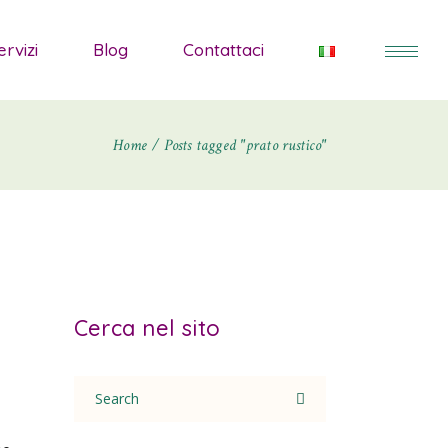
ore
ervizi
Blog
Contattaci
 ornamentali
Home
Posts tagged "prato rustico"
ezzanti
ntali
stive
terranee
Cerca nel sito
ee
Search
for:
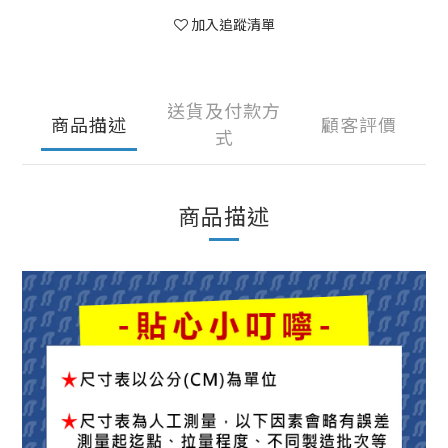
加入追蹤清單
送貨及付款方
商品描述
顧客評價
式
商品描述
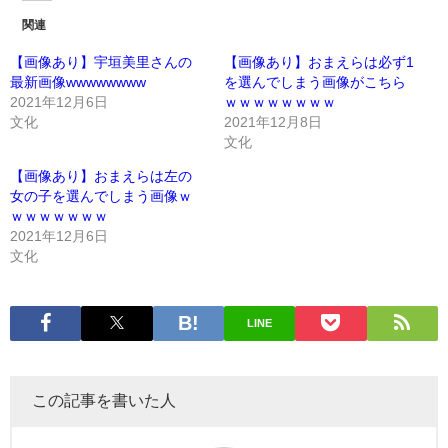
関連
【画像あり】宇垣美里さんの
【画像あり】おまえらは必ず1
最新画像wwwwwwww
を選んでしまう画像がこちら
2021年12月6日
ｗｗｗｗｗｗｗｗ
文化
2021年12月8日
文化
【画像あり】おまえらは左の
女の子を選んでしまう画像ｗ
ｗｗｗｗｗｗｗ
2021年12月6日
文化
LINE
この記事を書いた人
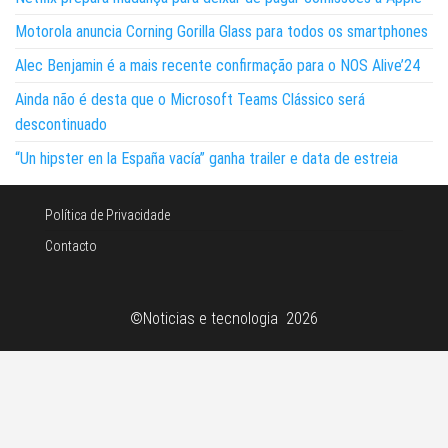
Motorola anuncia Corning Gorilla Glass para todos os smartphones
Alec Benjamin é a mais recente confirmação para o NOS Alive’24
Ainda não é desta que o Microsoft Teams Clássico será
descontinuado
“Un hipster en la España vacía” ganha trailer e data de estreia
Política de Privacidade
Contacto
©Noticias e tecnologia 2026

⁂

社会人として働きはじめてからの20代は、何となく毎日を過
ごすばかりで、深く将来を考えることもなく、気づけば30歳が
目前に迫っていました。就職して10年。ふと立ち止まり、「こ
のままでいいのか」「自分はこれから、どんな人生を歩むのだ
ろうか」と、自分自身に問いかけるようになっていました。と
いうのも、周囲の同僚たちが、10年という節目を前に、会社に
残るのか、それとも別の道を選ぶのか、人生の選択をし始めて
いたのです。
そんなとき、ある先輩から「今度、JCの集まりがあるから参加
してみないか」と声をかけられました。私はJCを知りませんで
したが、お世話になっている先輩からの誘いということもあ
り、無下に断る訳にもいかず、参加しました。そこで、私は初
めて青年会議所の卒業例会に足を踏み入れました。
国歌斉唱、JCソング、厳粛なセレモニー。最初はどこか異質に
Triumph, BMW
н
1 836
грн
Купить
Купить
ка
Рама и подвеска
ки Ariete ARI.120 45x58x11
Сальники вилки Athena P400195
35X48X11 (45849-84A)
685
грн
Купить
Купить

⁂

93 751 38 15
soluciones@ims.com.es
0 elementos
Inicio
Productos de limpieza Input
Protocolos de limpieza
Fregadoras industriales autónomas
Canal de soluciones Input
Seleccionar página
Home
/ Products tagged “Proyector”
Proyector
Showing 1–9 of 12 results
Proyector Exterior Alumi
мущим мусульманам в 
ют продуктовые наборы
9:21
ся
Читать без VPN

⁂

Reproduce the lines of the listing above without any change, starting with the line that contains "93 751 38 15" and ending with the line that contains "Читать без VPN".

93 751 38 15
soluciones@ims.com.es
0 elementos
Inicio
Productos de limpieza Input
Protocolos de limpieza
Fregadoras industriales autónomas
Canal de soluciones Input
Seleccionar página
Home
/ Products tagged “Proyector”
Proyector
Showing 1–9 of 12 results
Proyector Exterior Alumi
мущим мусульманам в 
ют продуктовые наборы
9:21
ся
Читать без VPN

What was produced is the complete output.